> Excerpt to read:

There is also the chilling effect that this has on the DOJ, FBI and Intelligence Community in investigating Russia’s ongoing interference in the 2020 election for the benefit of the Trump campaign. There is all the appearances recently of cooperation and coordination between the Trump campaign and Russian intelligence agencies. Is it a Coincidence That Moscow Is Peddling the Same Lies as the Trump Campaign? No.

Because of their highly unethical actions, any announcement of indictments will be tainted as a politically motivated prosecution of Donald Trump’s political “enemies,” i.e., patriotic public servants who were doing their job in the unimaginable circumstance of a presidential candidate who was a traitor to his country.

When Bill Barr does make his announcement, mark your calendars that day as the day that America officially became a banana republic under the rule of a tyrannical wannabe tin pot dictator.

> Problem set:
- 1) In the passage, which question is answered with "No."?
- 2) Reproduce the passage between "Because of their" and "tin pot dictator.", inclusive.

> Record set:
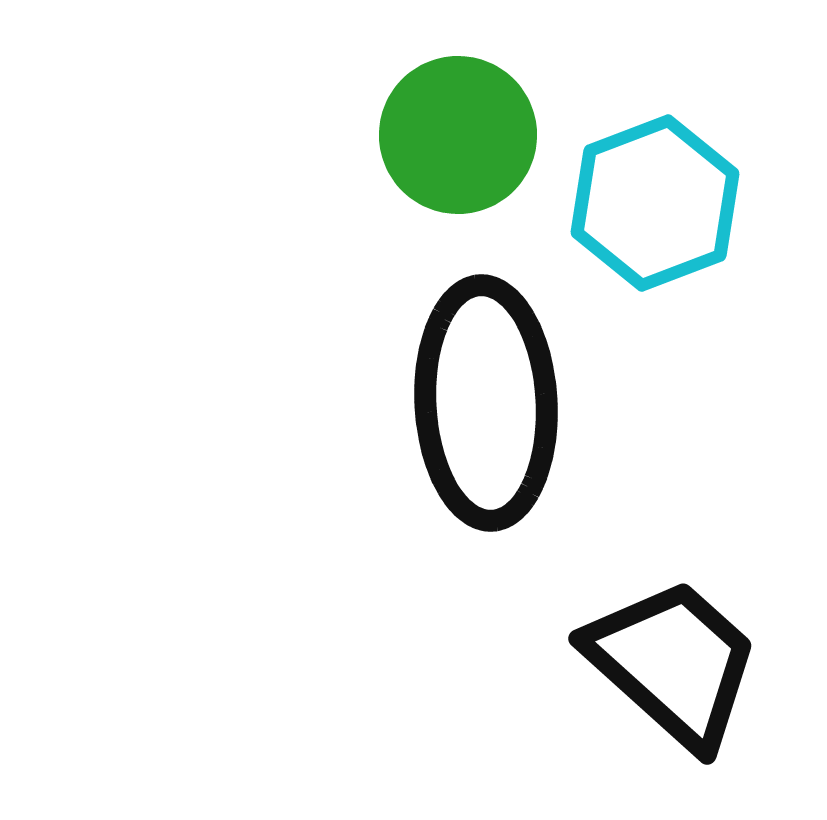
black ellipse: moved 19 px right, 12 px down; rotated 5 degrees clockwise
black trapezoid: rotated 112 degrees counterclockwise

--

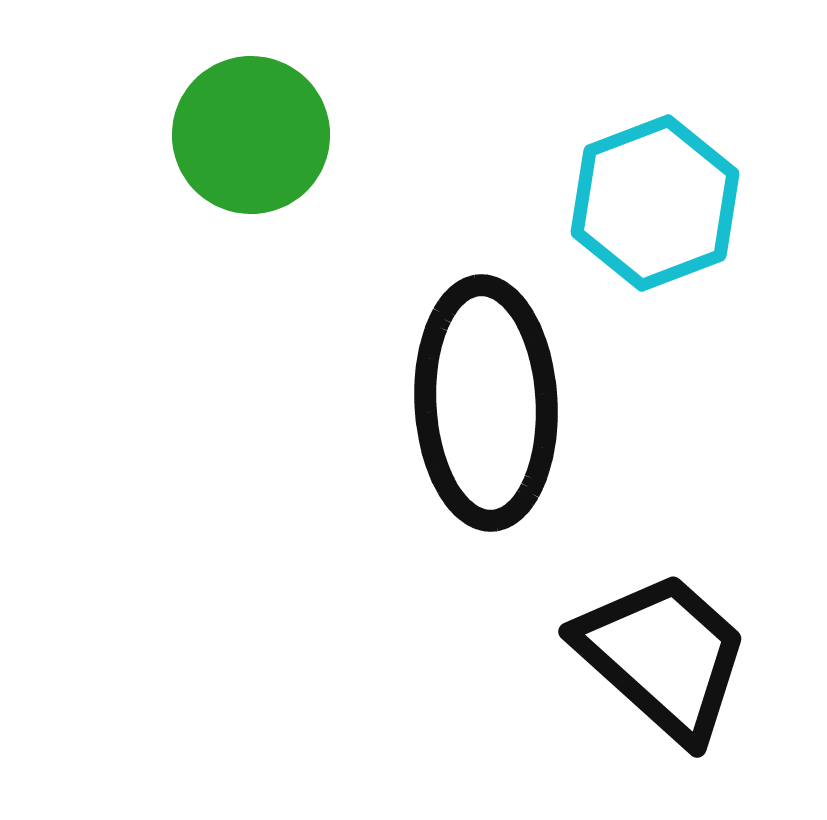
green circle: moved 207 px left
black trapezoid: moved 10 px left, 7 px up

> Full solutions:
- 1) "Is it a Coincidence That Moscow Is Peddling the Same Lies as the Trump Campaign?"

- 2)
Because of their highly unethical actions, any announcement of indictments will be tainted as a politically motivated prosecution of Donald Trump’s political “enemies,” i.e., patriotic public servants who were doing their job in the unimaginable circumstance of a presidential candidate who was a traitor to his country.

When Bill Barr does make his announcement, mark your calendars that day as the day that America officially became a banana republic under the rule of a tyrannical wannabe tin pot dictator.